На фоне все новых и новых сообщений Гиммлера и Геринга о том, что Рём замышляет переворот, это известие убедило Гитлера: пришло время действовать. Геринг отбыл в Берлин, чтобы провести необходимую подготовку. Гитлер распорядился привести рейхсвер в состояние боевой готовности, хотя планировал задействовать в основном отряды СС. Канцлер позвонил одному из главных заместителей Рёма и приказал всем руководителям СА в субботу утром собраться на совещание в Бад-Висзе близ Мюнхена, где Рём с комфортом поправлял здоровье в отеле «Хансельбауэр»; вечером той пятницы оздоровительные процедуры заключались в обильных возлияниях. Его помощник Эдмунд Хайнес улегся в постель с хорошеньким 18-летним штурмовиком.
В Бад-Годесберге к Гитлеру присоединился Геббельс. Они беседовали на террасе отеля. Внизу ревело очередное шествие. Голубые вспышки молний озаряли небо над Бонном, рокотал гром, усиленный акустическими особенностями долины Рейна.
Впоследствии Геббельс с мелодраматической страстью описывал волнующие моменты, предшествовавшие принятию Гитлером окончательного решения. Воздух замер. Надвигалась гроза. Хлынул дождь. Они с Гитлером еще немного посидели на террасе, наслаждаясь освежающим ливнем. Гитлер смеялся. Затем оба ушли в помещение. Как только гроза кончилась, вернулись на террасу. «Фюрер был серьезен и задумчив, – вспоминал Геббельс. – Он смотрел во тьму ночи – тьму, которая после очищающей бури мирно окутала бескрайний, полный гармонии пейзаж».
Несмотря на ливень, толпа на улице не спешила расходиться. «Никто из великого множества людей, стоявших внизу, не знал, чтó вот-вот должно было произойти, – писал Геббельс. – Даже среди тех, кто был рядом с Гитлером на террасе, лишь немногие знали это. В тот час он был как никогда достоин нашего восхищения. Ни один мускул не дрогнул на его лице, выдавая то, что творилось у него в душе. Но мы – те немногие, кто всегда поддерживал его в трудные времена, – знали, что он глубоко скорбит и что при этом полон решимости безжалостно истребить бунтовщиков-реакционеров, под лживым лозунгом второй революции нарушающих клятву верности ему».
####################
# Описание задания
Напишите продолжение текста о решении Гитлера выступить против Рёма и руководства СА, начав сразу после его последнего предложения.
####################
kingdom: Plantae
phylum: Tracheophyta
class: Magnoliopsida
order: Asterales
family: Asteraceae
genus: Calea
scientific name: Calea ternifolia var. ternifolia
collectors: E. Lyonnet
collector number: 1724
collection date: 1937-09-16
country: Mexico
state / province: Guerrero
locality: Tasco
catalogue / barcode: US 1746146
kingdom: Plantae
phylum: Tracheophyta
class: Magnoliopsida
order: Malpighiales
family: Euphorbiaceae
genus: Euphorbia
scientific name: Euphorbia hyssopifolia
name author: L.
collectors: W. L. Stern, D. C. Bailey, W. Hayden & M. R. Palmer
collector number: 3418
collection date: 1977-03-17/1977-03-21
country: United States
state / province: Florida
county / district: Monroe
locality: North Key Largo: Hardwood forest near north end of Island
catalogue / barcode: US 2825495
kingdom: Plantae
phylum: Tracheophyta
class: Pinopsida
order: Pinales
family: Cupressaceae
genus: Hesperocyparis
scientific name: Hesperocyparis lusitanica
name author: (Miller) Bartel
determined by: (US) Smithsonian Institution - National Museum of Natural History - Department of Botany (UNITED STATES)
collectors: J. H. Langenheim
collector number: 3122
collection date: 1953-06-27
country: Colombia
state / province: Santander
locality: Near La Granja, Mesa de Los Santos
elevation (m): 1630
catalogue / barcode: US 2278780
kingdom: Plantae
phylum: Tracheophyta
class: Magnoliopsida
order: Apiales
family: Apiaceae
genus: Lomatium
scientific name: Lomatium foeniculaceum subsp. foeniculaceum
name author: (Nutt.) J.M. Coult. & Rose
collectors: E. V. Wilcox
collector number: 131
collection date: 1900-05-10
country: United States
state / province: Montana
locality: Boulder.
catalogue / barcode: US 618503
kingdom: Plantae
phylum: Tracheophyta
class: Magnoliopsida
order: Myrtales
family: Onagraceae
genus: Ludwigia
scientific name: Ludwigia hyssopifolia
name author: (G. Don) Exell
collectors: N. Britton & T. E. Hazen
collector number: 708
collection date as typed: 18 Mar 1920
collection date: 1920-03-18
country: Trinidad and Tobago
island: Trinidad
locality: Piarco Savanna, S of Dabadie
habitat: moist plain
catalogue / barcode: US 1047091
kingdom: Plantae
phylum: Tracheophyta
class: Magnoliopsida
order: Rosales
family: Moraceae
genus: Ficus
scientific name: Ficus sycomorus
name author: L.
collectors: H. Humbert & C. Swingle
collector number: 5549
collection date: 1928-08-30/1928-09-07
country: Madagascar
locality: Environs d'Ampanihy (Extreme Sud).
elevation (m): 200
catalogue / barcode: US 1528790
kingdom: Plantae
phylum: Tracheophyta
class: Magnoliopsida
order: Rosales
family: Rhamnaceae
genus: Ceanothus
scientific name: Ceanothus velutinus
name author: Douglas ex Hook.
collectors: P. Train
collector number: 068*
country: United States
####################
# Результат
Уже после полуночи позвонил Гиммлер с новыми дурными вестями. Он сообщил Гитлеру, что Карл Эрнст, командир берлинского подразделения СА, привел свои отряды в состояние боевой готовности. Гитлер вскричал:
– Да это путч!
На самом деле, как Гиммлер наверняка знал, Эрнст в тот момент направлялся в Бремен – он совсем недавно женился, и молодожены намеревались отправиться в круиз. У них был медовый месяц.
•••
В два часа ночи (уже наступила суббота, 30 июня 1934 г.) Гитлер покинул отель «Дрезден». Автомобиль быстро доставил его в аэропорт, где канцлер поднялся на борт Ю-52, одного из двух самолетов, всегда стоявших наготове, чтобы он в любой момент мог ими воспользоваться. К нему присоединились два адъютанта и Виктор Лютце – старший офицер СА, которому он доверял. (Именно Лютце рассказал Гитлеру об уничижительных комментариях Рёма после выступления канцлера перед старшими офицерами армии и СА в феврале 1934 г.) Водители Гитлера тоже взошли на борт. Во втором Ю-52 разместился отряд вооруженных эсэсовцев. Оба самолета вылетели в Мюнхен, где приземлились в половине пятого утра, уже на восходе. Один из водителей Гитлера, Эрих Кемпка, поразился красоте утра, и свежести воздуха, промытого дождем, и траве, «сверкавшей в утреннем свете».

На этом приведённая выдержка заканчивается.